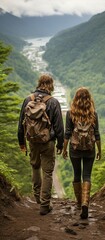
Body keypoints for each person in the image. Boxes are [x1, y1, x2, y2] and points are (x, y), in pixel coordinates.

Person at [18, 74, 64, 215]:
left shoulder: (28, 100)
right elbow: (59, 127)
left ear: (38, 83)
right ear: (51, 85)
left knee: (35, 167)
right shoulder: (53, 102)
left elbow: (21, 125)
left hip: (32, 141)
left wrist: (22, 143)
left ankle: (37, 197)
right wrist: (60, 144)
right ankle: (45, 205)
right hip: (47, 141)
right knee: (48, 172)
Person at [63, 87, 101, 219]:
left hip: (75, 149)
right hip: (90, 149)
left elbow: (67, 133)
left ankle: (79, 203)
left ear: (76, 99)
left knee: (76, 175)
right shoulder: (93, 114)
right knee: (87, 176)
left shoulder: (70, 114)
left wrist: (64, 149)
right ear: (89, 99)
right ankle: (85, 203)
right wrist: (99, 151)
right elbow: (97, 135)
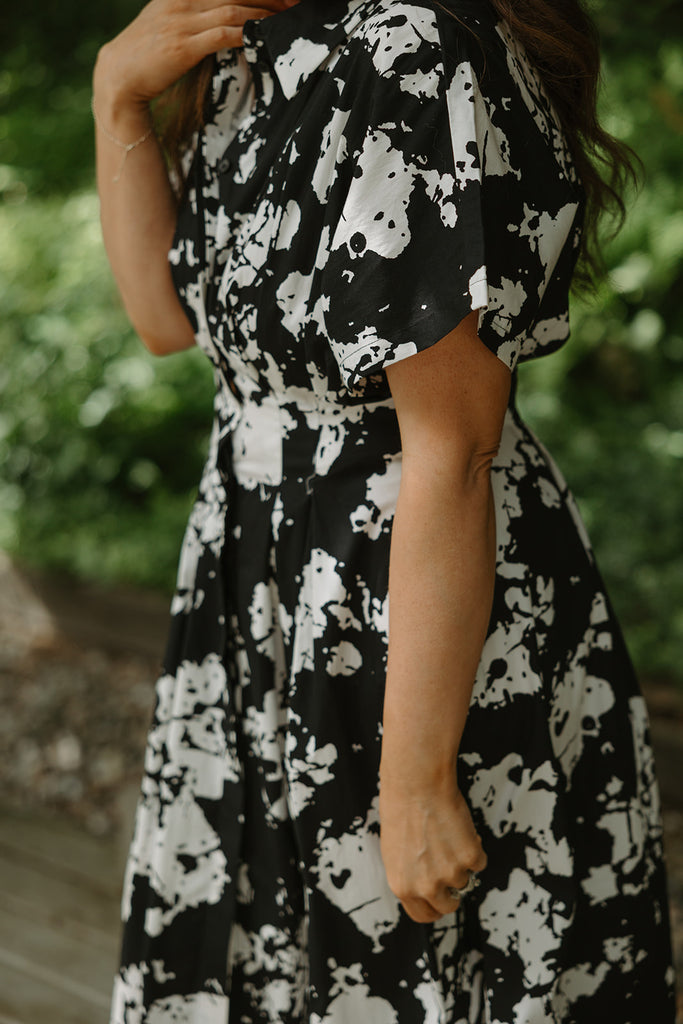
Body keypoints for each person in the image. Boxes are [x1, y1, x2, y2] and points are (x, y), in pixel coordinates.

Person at [93, 0, 676, 1020]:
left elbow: (450, 446)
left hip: (400, 604)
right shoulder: (241, 44)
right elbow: (161, 320)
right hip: (259, 579)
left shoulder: (410, 51)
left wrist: (415, 785)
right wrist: (116, 92)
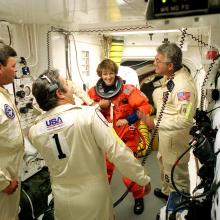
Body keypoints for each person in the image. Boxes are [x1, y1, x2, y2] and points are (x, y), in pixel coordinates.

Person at [28, 69, 151, 220]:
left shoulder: (34, 131)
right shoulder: (88, 116)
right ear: (60, 93)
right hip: (93, 198)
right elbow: (118, 152)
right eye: (67, 84)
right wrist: (143, 179)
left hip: (61, 198)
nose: (72, 87)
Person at [88, 59, 152, 215]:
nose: (108, 77)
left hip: (126, 140)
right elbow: (85, 111)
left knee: (129, 175)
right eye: (105, 74)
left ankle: (138, 197)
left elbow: (145, 107)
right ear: (100, 75)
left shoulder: (128, 91)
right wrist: (98, 106)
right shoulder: (94, 92)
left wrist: (129, 119)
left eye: (111, 73)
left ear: (115, 73)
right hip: (105, 140)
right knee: (103, 173)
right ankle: (102, 201)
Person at [144, 43, 198, 200]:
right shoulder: (171, 77)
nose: (154, 63)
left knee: (176, 172)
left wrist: (154, 123)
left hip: (175, 139)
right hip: (166, 134)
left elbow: (185, 119)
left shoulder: (183, 87)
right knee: (164, 164)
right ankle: (168, 192)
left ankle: (180, 204)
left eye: (158, 60)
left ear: (170, 65)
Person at [0, 40, 24, 219]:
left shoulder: (3, 92)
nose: (16, 70)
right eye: (13, 66)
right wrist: (2, 182)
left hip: (12, 174)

——

Except for the pictures, copy the material above exactly.

> _REPLY_
Body keypoints for each person in the image. Boxes are [x1, y1, x2, y2] and points are (x, y), in pixel coordinates.

Person at [18, 74, 64, 215]:
left shoulder: (28, 100)
right elbow: (59, 127)
left ear: (38, 83)
right ear: (51, 85)
left knee: (35, 167)
right shoulder: (53, 102)
left elbow: (21, 125)
left hip: (32, 141)
left wrist: (22, 143)
left ankle: (37, 197)
right wrist: (60, 144)
right ankle: (45, 205)
right hip: (47, 141)
right knee: (48, 172)
Person at [63, 87, 101, 219]:
left hip: (75, 149)
right hip: (90, 149)
left elbow: (67, 133)
left ankle: (79, 203)
left ear: (76, 99)
left knee: (76, 175)
right shoulder: (93, 114)
right knee: (87, 176)
left shoulder: (70, 114)
left wrist: (64, 149)
right ear: (89, 99)
right ankle: (85, 203)
right wrist: (99, 151)
right elbow: (97, 135)
Body keypoints for each person in the image. Boxes are [x1, y1, x2, y2] and points are (x, y), in pixel coordinates.

Person at [93, 0, 676, 1020]:
left elbow: (450, 446)
left hip: (400, 604)
right shoulder: (241, 44)
right elbow: (161, 320)
right hip: (259, 579)
left shoulder: (410, 51)
left wrist: (415, 785)
right wrist: (116, 92)
Body keypoints for each person in the image. Boxes are [x1, y1, x2, y2] and points are (x, y), in pixel coordinates.

Person at [28, 69, 151, 220]:
left shoulder: (34, 131)
right shoulder: (88, 116)
right ear: (60, 93)
right hip: (93, 198)
right elbow: (118, 152)
right eye: (67, 84)
right wrist: (143, 179)
left hip: (61, 198)
nose: (72, 87)
Person at [88, 59, 152, 215]:
nose: (108, 77)
left hip: (126, 140)
right elbow: (85, 111)
left knee: (129, 175)
right eye: (105, 74)
left ankle: (138, 197)
left elbow: (145, 107)
right ear: (100, 75)
left shoulder: (128, 91)
right wrist: (98, 106)
right shoulder: (94, 92)
left wrist: (129, 119)
left eye: (111, 73)
left ear: (115, 73)
right hip: (105, 140)
right knee: (103, 173)
right ankle: (102, 201)
Person at [144, 43, 198, 200]:
right shoulder: (171, 77)
nose: (154, 63)
left knee: (176, 172)
left wrist: (154, 123)
left hip: (175, 139)
right hip: (166, 134)
left elbow: (185, 119)
left shoulder: (183, 87)
right knee: (164, 164)
right ankle: (168, 192)
left ankle: (180, 204)
left eye: (158, 60)
left ear: (170, 65)
Person at [0, 40, 24, 219]:
left shoulder: (3, 92)
nose: (16, 70)
right eye: (13, 66)
right wrist: (2, 182)
left hip: (12, 174)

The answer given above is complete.